§ ROWS:
┏━━

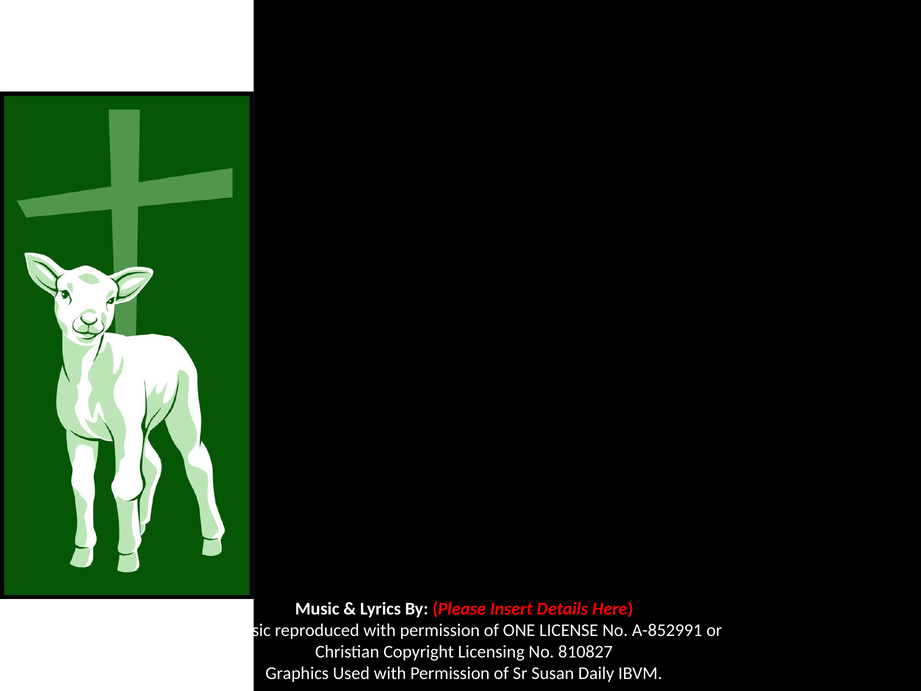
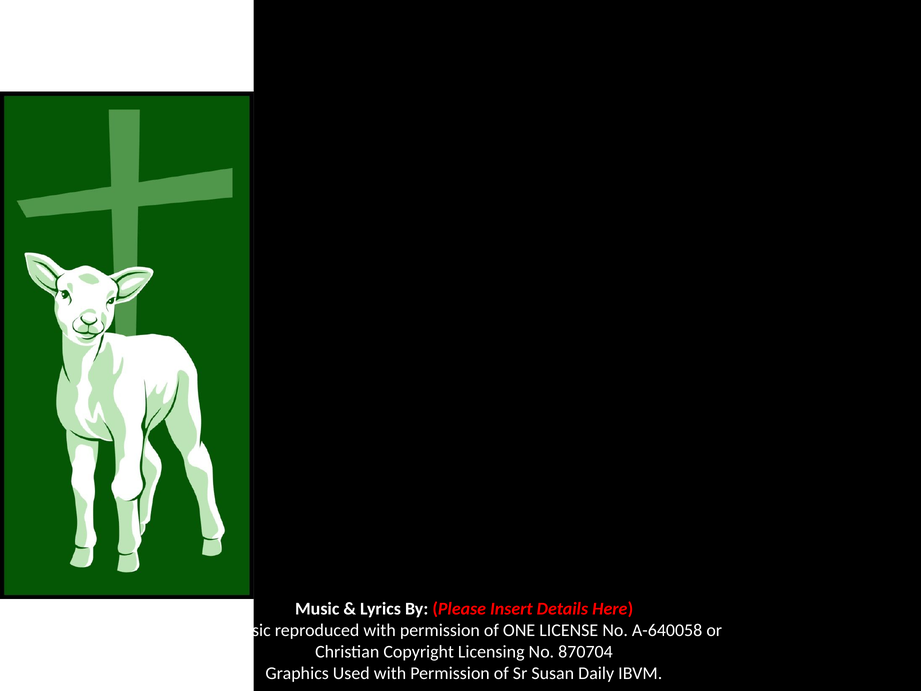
A-852991: A-852991 -> A-640058
810827: 810827 -> 870704
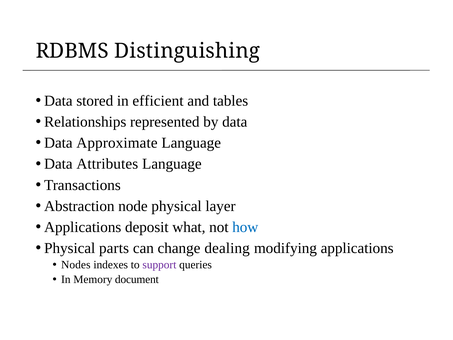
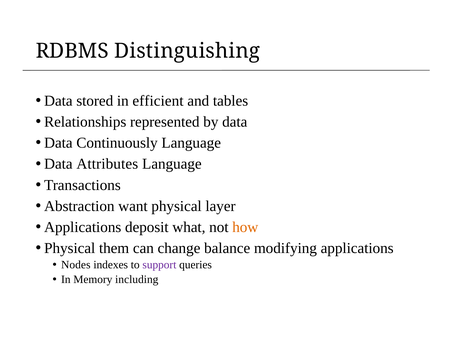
Approximate: Approximate -> Continuously
node: node -> want
how colour: blue -> orange
parts: parts -> them
dealing: dealing -> balance
document: document -> including
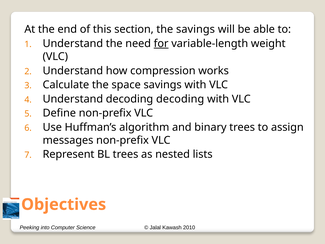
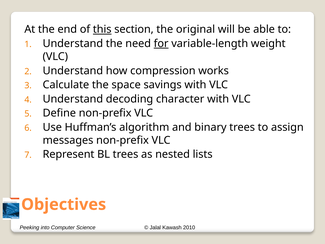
this underline: none -> present
the savings: savings -> original
decoding decoding: decoding -> character
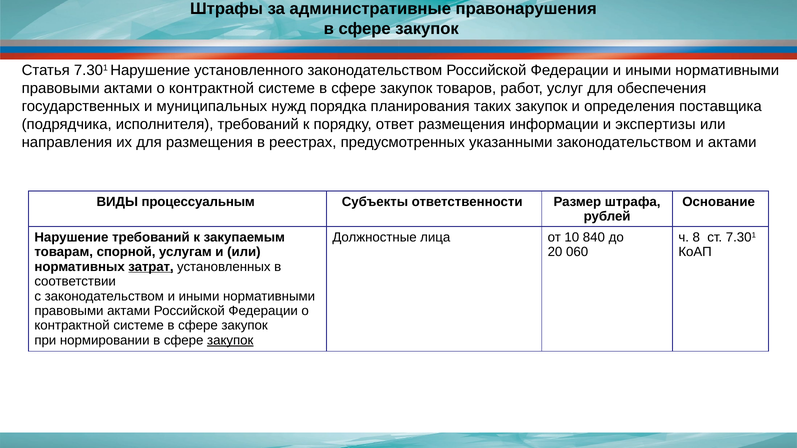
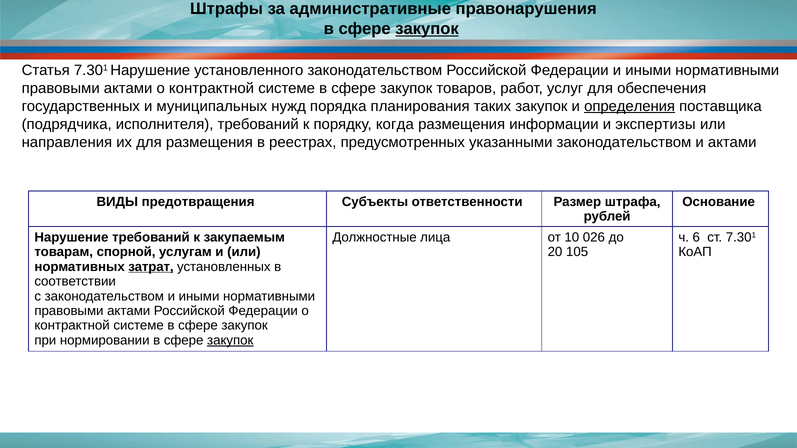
закупок at (427, 29) underline: none -> present
определения underline: none -> present
ответ: ответ -> когда
процессуальным: процессуальным -> предотвращения
840: 840 -> 026
8: 8 -> 6
060: 060 -> 105
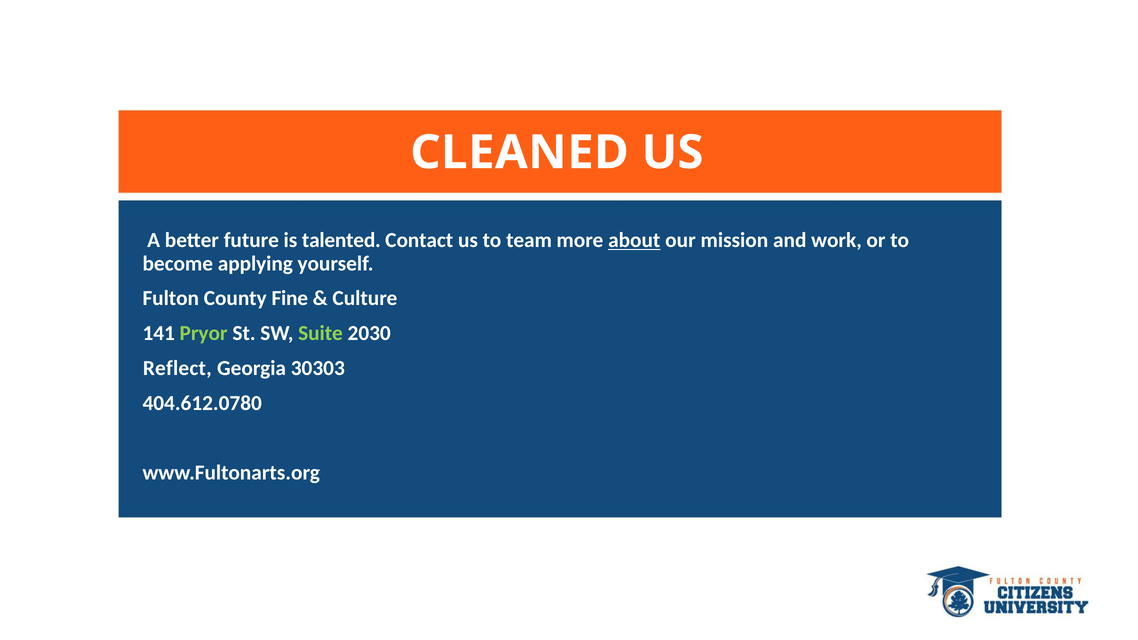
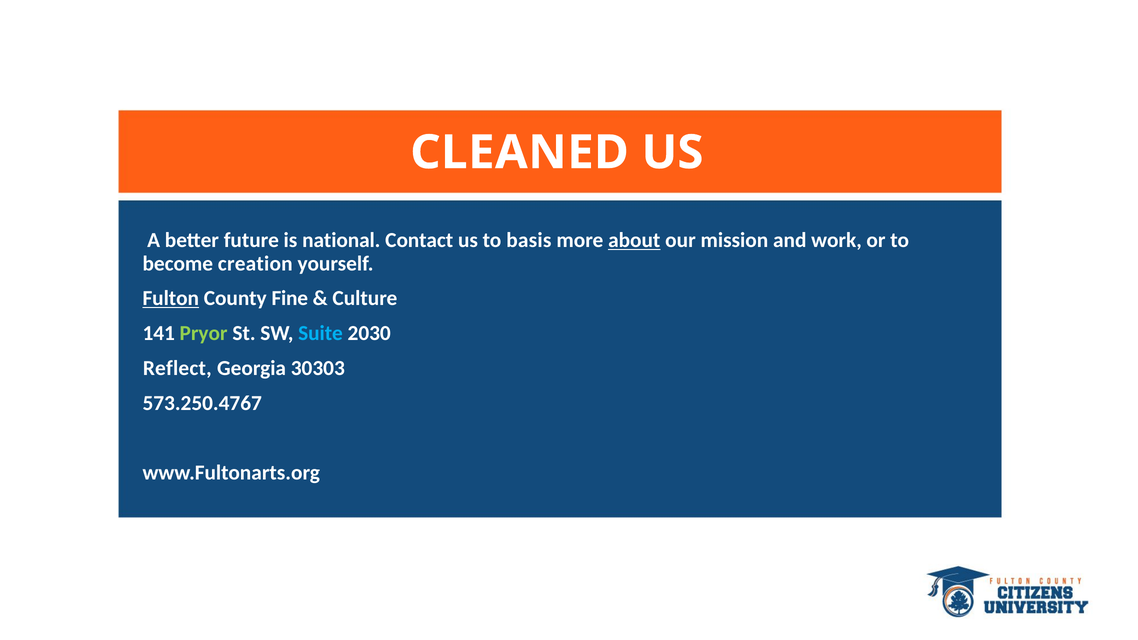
talented: talented -> national
team: team -> basis
applying: applying -> creation
Fulton underline: none -> present
Suite colour: light green -> light blue
404.612.0780: 404.612.0780 -> 573.250.4767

┗━━

§ EXERCISE DESCRIPTION:
Render all the lines above as a Markdown table with the columns Row and Line, numbering each row in order. Skip blank lines and leave the pictures out.

§ EXPECTED ANSWER:
| Row | Line |
|---|---|
| 1 | A-852991: A-852991 -> A-640058 |
| 2 | 810827: 810827 -> 870704 |
| 3 | Approximate: Approximate -> Continuously |
| 4 | node: node -> want |
| 5 | how colour: blue -> orange |
| 6 | parts: parts -> them |
| 7 | dealing: dealing -> balance |
| 8 | document: document -> including |
| 9 | this underline: none -> present |
| 10 | the savings: savings -> original |
| 11 | decoding decoding: decoding -> character |
| 12 | закупок at (427, 29) underline: none -> present |
| 13 | определения underline: none -> present |
| 14 | ответ: ответ -> когда |
| 15 | процессуальным: процессуальным -> предотвращения |
| 16 | 840: 840 -> 026 |
| 17 | 8: 8 -> 6 |
| 18 | 060: 060 -> 105 |
| 19 | talented: talented -> national |
| 20 | team: team -> basis |
| 21 | applying: applying -> creation |
| 22 | Fulton underline: none -> present |
| 23 | Suite colour: light green -> light blue |
| 24 | 404.612.0780: 404.612.0780 -> 573.250.4767 |